4.4. Immunogold-EM of thawed cryo-sections (IEM)
We generally processed biopsy and CaCo2-cell culture samples as previously described (72), taking advantage of the improved ultrastructure preservation achieved with a slight modification of the method published by Pujol and colleagues (73). In particular, tissues/cells were pre-fixed with 4% (w/v) formaldehyde dissolved in 0.1M phosphate buffer (pH 7.2; 24 hrs up to several days (including sample shipment); RT), followed by post-fixation with 4% (w/v) formaldehyde in 0.1M sodium borate buffer (pH 11, 1hr; RT). Subsequent sample processing and indirect single and double labelling was performed according to standard protocols (74, 75). Bound primary antibodies were visualized by relevant secondary antibodies (IgG molecules) conjugated to colloidal gold (Fig. 6) and/or by secondary antibodies (Fab’ fragments) conjugated to Nanogold (Nanoprobes; Figs. 3, 4 S2, S3). For double labelling we applied primary antibodies simultaneously, followed by detection with Nanogold-conjugates and 10nm-colloidal gold conjugates (in that order; Figs. S2, S3D). Nanogold conjugates, and optionally colloidal gold conjugates were subjected to silver enhancement (HQ-Silver, Nanoprobes).
4.5. Pre-embedding IEM
Frozen tissue (patient #2) was freeze-substituted and rehydrated (76) followed by permeabilization with Triton X (0.05%, 30min at RT), indirect immunogold labelling (using Nanogold-conjugates), silver enhancement, en-bloc staining with OsO4 and UA and, finally, epoxy resin embedding (77).
4.6. PAS cytochemistry at EM-level
Standard incubations were performed according to Thiéry (16) as described (36). In case of weak staining (e.g., Fig. 1E) incubation with periodic acid (PA) and thiocarbohydrazide (TCH) was optionally extended up to 15hrs each (16), and/or silver proteinate treatment (SP) was carried out at +50°C (78). Alternatively, formaldehyde-fixed biopsies were subjected to high-pressure freezing, freeze-substitution and resin embedding as described for native cell samples (15), followed by standard incubations (60 min PA, 120 min TCH, 30 min SP at RT: (16)) – an approach, that yielded considerably intensified PAS-reaction product (Fig. 1F).
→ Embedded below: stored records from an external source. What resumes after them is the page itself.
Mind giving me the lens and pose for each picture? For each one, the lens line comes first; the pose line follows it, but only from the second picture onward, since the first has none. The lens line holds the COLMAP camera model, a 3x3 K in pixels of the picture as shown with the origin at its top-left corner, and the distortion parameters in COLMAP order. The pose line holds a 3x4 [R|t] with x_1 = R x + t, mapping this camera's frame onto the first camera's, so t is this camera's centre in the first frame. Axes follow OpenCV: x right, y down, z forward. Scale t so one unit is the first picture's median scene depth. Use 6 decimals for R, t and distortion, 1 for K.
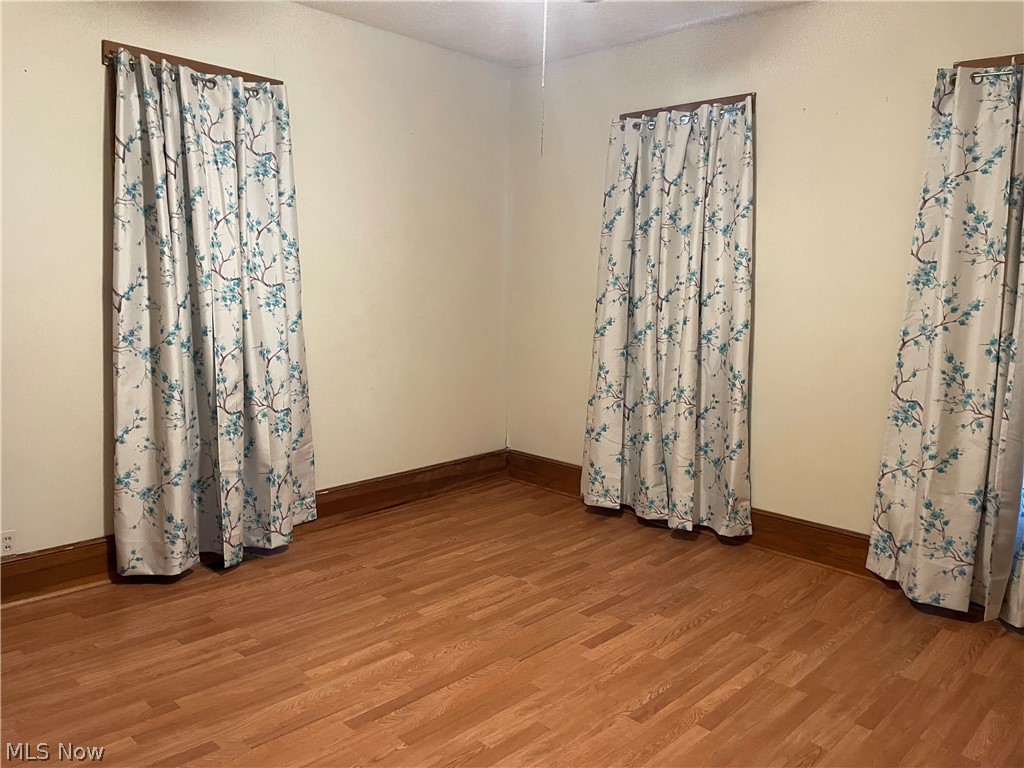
lens RADIAL K [[769.4, 0, 510.0], [0, 769.4, 388.8], [0, 0, 1]] dist [0.085846, -0.111736]
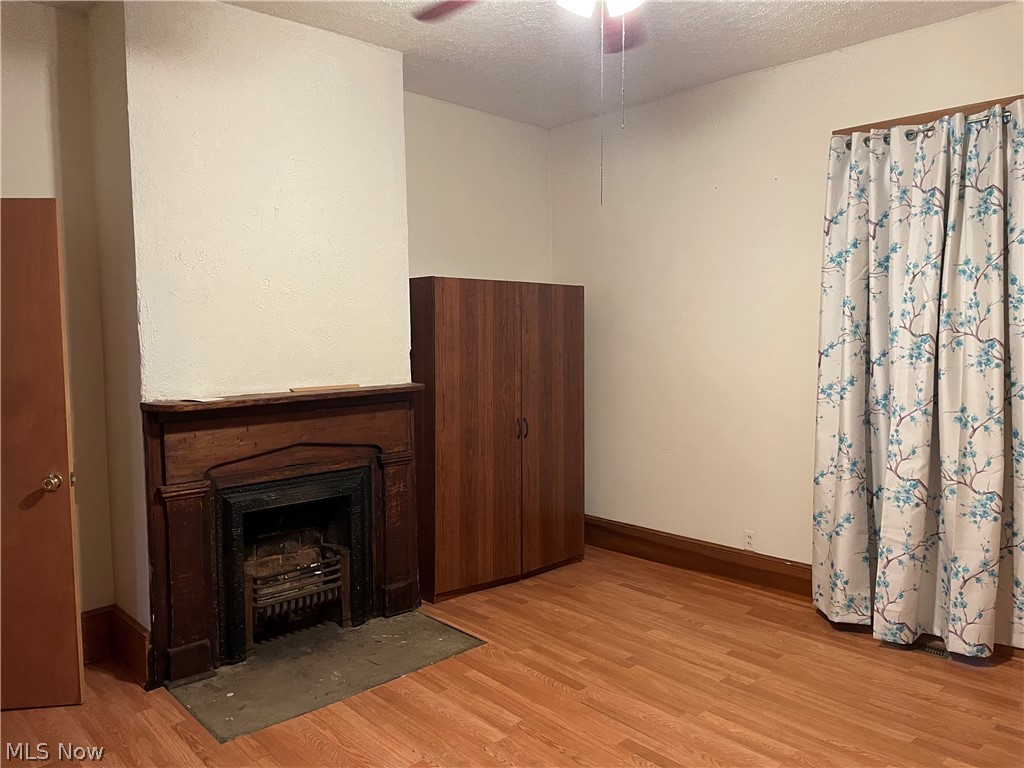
lens RADIAL K [[769.4, 0, 510.0], [0, 769.4, 385.3], [0, 0, 1]] dist [0.085846, -0.111736]
pose [[-0.059394, 0.043270, -0.997296, 0.609693], [-0.129515, 0.990282, 0.050679, -0.067379], [0.989797, 0.132175, -0.053213, 0.586279]]
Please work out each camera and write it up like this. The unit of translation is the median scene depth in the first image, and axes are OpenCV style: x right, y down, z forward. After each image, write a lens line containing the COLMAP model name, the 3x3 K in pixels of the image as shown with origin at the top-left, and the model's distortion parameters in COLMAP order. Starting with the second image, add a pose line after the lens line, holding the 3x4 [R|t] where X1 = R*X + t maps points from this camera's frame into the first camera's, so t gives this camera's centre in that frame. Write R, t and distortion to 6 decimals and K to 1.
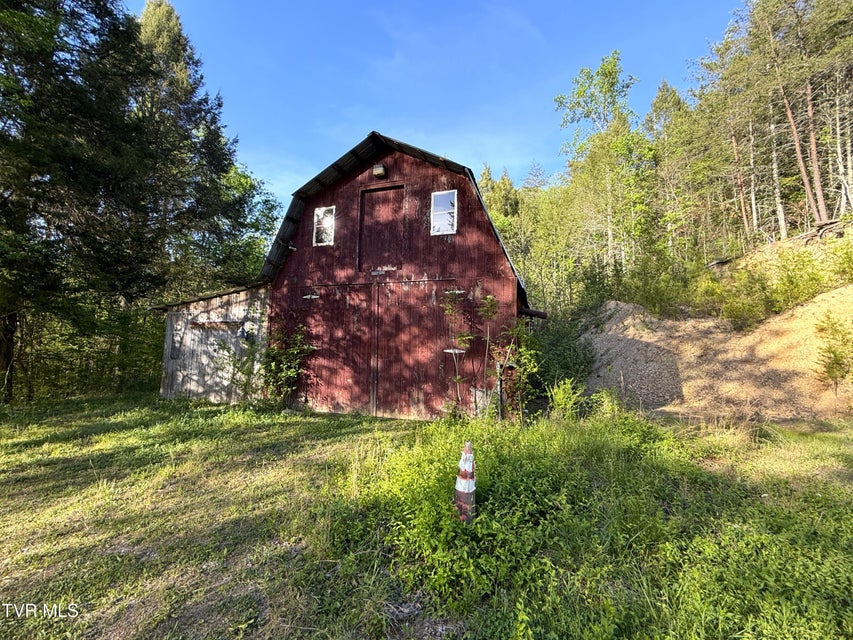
lens RADIAL K [[348.5, 0, 426.4], [0, 348.5, 320.9], [0, 0, 1]] dist [0.000659, 0.000105]
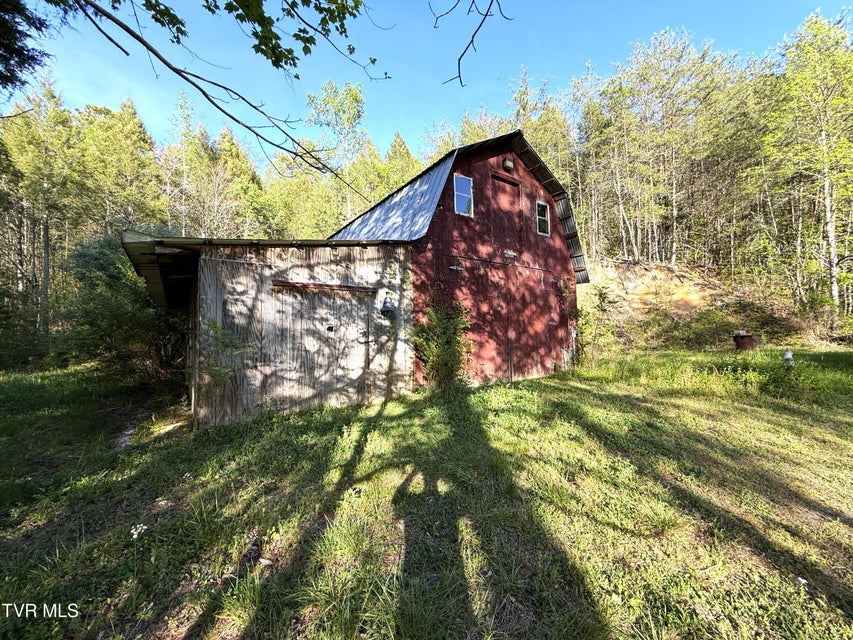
lens RADIAL K [[348.5, 0, 426.3], [0, 348.5, 319.5], [0, 0, 1]] dist [0.000659, 0.000105]
pose [[0.575689, 0.007577, 0.817634, -1.093013], [-0.029157, 0.999511, 0.011266, 0.058401], [-0.817149, -0.030325, 0.575628, 0.507670]]
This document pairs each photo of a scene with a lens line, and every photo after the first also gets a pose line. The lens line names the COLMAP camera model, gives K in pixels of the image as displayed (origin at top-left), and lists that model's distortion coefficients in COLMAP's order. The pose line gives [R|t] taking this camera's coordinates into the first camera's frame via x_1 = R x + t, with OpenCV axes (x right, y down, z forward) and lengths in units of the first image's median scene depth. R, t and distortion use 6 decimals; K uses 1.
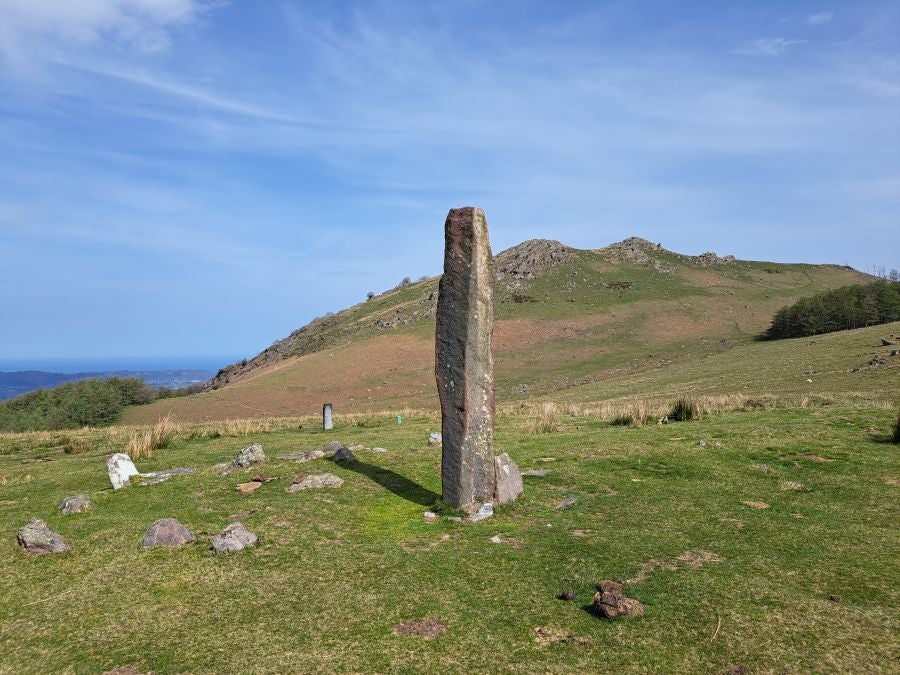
lens RADIAL K [[641.7, 0, 457.5], [0, 641.7, 314.9], [0, 0, 1]] dist [0.094601, -0.096842]
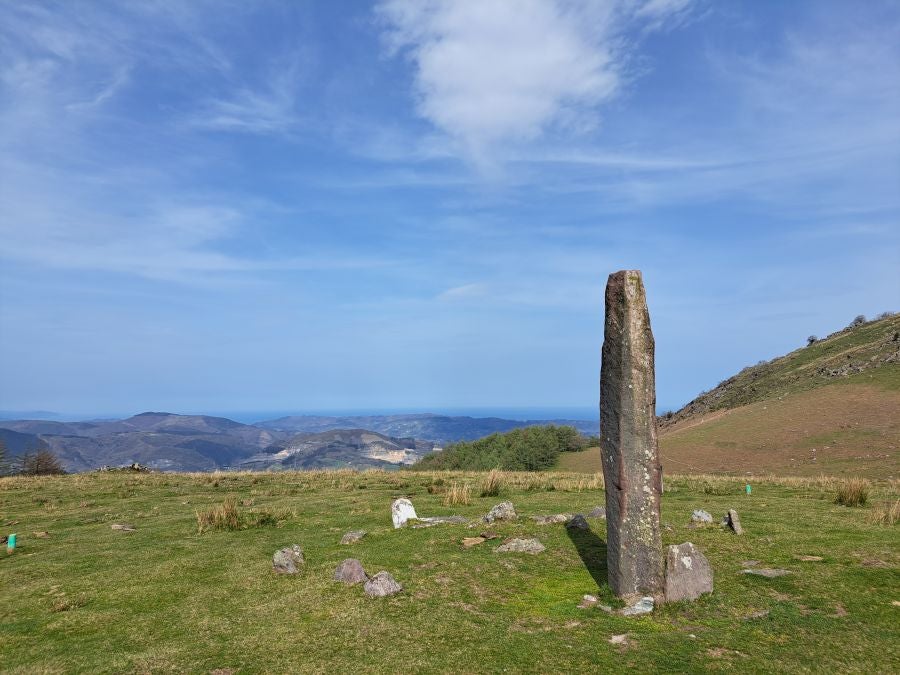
lens RADIAL K [[641.7, 0, 457.5], [0, 641.7, 314.9], [0, 0, 1]] dist [0.094601, -0.096842]
pose [[0.803901, -0.077234, -0.589727, 0.311748], [0.030943, 0.995621, -0.088211, -0.020786], [0.593958, 0.052665, 0.802771, 0.074674]]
4.7. Electron microscopy and electron tomography
Supplementary Material
Acknowledgments
We thank Jean Gruenberg (Genève) and the Developmental Studies Hybridoma Bank (created by the NICHD of the NIH and maintained at The University of Iowa, Department of Biology, Iowa City, IA 52242) for providing antibodies, as well as George Posthuma (Utrecht) for helpful discussion. This work was supported by the Austrian Science Fund (SFB021 to L.A.H.). The authors declare no competing financial interests.
Footnotes
List of Supplementary Materials
Figure S1 is related to text figure 1 and table 1. It complements the illustration of the small intestine phenotype of the here described new MVID cases (i.e., patients #1 and #2).
Figure S2 is related to text figs. 3 & 4 and provides additional, complementary double-label IEM data.
Figure S3 is related to text figures 3 & 4 and illustrates IEM labeling patters obtained from the genome-edited CaCo2 cell models of MVID, for complementing the respective data from patient biopsies.
Table S1 lists the primers used for sequence analysis of the here newly described MVID patients #1 and #2.
Movie S1 is related to text figure 1B, C showing tomographic reconstruction and 3D-modelling of the here characterized abnormal Rab11-Rab8-endomembranes in MVID.